Document text:

+ + +

As the competition in large models shifts from parameter scale to commercial deployment, Google is quietly reversing the profitability trajectory of its AI cloud business through the rapid iteration of Gemini. According to internal data cited by The Information, the number of Gemini API calls via Google Cloud surged from 35 billion at the release of Gemini 2.5 in March last year to 85 billion in August, a growth of over 140% in half a year; the launch of Gemini 3 in November has triggered another wave of usage, accelerating enterprise adoption.
This growth is not just a victory in quantity but also a turning point in the business model. Early versions of Gemini 1.0 and 1.5 captured the market with significant discounts, resulting in long-term negative profit margins. However, with the significant improvements in reasoning, multimodal capabilities, and contextual understanding in versions 2.5 and 3.0, Google has escaped the "price war" quagmire and shifted to a positive marginal profit driven by performance premiums. A source revealed that the unit economics of the new version API have turned positive, marking the beginning of real returns from AI investments.
The leap is supported by unprecedented capital investment—Google's capital expenditures for 2025 are expected to reach $91 to $93 billion, nearly double that of 2024, mainly used for building AI data centers and custom chips. Investors are closely watching the upcoming Q4 earnings report, seeking clear signals that the massive spending is translating into revenue.
In the enterprise market, Google is pushing Gemini Enterprise, which has already attracted 1,500 enterprise customers, 8 million subscription users, and over 1 million online registered users. Google emphasized that its cloud business is showing strong overall momentum, especially in the AI application layer.
However, market feedback has shown clear polarization. Simon Margolis from consulting firm Sada pointed out that customer evaluations of Gemini Enterprise are "almost split evenly"—those who like it praise its fast response and deep integration, while those dissatisfied complain about its weakness in specific business scenarios (such as financial compliance and supply chain optimization). He said directly: "Google is more of a 'builder's' cloud than a 'buying product' cloud." Many customers prefer to call the base model and develop their own agents rather than use pre-packaged solutions.

+ + +

Material provided:

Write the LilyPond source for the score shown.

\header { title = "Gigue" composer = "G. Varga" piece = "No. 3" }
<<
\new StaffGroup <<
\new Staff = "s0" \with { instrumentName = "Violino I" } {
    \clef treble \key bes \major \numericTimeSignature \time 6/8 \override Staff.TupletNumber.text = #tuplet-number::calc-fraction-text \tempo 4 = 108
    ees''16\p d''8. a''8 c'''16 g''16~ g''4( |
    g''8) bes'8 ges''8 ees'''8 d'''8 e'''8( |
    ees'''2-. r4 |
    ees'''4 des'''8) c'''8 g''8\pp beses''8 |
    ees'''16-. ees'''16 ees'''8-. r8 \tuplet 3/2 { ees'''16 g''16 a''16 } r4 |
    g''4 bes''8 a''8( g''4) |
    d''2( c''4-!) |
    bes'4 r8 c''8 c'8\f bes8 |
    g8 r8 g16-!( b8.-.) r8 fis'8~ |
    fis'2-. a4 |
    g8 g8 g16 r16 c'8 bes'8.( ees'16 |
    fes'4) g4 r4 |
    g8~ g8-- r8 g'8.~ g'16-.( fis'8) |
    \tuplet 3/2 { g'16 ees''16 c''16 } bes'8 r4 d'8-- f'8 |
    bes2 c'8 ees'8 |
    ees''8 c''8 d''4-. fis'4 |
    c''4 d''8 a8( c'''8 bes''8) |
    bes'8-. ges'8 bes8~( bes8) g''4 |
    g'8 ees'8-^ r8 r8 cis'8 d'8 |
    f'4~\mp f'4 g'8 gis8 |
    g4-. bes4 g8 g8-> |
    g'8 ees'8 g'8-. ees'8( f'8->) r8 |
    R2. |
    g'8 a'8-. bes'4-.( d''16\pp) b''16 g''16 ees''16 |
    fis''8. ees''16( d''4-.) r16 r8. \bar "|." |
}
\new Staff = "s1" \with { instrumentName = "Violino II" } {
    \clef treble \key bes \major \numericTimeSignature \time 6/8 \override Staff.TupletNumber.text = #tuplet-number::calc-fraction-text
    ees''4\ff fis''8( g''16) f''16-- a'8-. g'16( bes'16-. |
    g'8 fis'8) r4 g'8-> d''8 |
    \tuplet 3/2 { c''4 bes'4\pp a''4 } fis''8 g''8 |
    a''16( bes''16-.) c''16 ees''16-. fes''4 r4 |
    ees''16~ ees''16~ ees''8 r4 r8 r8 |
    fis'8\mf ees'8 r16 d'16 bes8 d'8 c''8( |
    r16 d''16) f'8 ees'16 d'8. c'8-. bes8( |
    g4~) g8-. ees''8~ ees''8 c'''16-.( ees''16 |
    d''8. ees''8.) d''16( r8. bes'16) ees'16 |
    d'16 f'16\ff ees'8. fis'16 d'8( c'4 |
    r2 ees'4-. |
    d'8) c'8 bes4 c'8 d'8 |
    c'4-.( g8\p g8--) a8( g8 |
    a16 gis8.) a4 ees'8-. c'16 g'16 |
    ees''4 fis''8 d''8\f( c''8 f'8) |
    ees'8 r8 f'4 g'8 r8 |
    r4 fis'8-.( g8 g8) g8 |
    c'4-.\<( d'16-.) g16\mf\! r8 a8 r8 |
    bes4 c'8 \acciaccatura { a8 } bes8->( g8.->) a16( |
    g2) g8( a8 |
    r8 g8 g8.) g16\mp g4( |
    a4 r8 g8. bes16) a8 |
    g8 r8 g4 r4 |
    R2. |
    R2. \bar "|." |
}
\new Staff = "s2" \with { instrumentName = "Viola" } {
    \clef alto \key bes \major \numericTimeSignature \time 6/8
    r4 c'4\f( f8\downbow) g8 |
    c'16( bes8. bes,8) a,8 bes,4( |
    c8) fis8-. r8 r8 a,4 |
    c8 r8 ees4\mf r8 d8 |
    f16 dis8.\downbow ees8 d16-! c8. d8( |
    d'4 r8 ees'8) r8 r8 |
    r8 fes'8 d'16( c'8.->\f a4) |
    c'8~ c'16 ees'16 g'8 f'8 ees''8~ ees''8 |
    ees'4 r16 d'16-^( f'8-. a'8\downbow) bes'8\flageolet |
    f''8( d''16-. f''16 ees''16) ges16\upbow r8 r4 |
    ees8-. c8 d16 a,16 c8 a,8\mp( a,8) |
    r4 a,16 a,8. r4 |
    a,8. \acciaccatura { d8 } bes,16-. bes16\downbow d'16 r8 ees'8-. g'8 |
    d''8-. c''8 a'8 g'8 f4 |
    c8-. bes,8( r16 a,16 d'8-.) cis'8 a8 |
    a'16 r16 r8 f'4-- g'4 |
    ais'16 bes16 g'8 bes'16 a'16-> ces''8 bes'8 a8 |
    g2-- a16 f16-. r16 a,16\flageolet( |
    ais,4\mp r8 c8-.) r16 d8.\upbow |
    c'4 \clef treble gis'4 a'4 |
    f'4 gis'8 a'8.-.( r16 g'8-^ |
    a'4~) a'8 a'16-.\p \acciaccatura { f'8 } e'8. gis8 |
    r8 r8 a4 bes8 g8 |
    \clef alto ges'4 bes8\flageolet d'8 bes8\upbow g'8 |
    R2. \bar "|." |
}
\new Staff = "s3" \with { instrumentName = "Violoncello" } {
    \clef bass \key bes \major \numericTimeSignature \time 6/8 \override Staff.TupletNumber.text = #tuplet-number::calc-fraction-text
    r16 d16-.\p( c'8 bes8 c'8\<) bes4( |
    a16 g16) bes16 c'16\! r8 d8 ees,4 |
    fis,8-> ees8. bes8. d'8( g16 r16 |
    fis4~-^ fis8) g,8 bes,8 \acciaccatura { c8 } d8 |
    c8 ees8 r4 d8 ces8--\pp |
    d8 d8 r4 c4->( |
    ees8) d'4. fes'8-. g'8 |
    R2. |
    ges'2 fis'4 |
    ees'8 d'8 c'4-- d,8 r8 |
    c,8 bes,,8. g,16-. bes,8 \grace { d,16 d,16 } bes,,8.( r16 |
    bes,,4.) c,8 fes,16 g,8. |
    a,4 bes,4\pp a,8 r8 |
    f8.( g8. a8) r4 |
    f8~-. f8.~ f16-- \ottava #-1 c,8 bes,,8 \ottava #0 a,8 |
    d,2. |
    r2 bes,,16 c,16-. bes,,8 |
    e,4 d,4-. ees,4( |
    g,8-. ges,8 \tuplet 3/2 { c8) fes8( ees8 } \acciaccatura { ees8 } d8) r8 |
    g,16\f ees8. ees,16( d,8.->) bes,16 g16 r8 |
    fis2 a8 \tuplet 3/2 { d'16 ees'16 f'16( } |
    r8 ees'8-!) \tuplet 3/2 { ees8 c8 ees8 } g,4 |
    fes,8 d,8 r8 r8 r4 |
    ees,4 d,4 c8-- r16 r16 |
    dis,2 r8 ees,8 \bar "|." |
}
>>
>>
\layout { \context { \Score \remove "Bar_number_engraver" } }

+ + +

Problem 1:
Copy word for word the stretch of the article on Google's Gemini from "The leap is" through "AI application layer.".
Problem 2:
Using the article on Google's Gemini, answer:
(a) How many Gemini API calls went through Google Cloud in August?
(b) What range are Google's capital expenditures for 2025 expected to reach?
(c) How many enterprise customers has Gemini Enterprise attracted?
The records come from a different source.

Answer space 1:
The leap is supported by unprecedented capital investment—Google's capital expenditures for 2025 are expected to reach $91 to $93 billion, nearly double that of 2024, mainly used for building AI data centers and custom chips. Investors are closely watching the upcoming Q4 earnings report, seeking clear signals that the massive spending is translating into revenue.
In the enterprise market, Google is pushing Gemini Enterprise, which has already attracted 1,500 enterprise customers, 8 million subscription users, and over 1 million online registered users. Google emphasized that its cloud business is showing strong overall momentum, especially in the AI application layer.

Answer space 2:
(a) 85 billion.
(b) $91 to $93 billion.
(c) 1,500.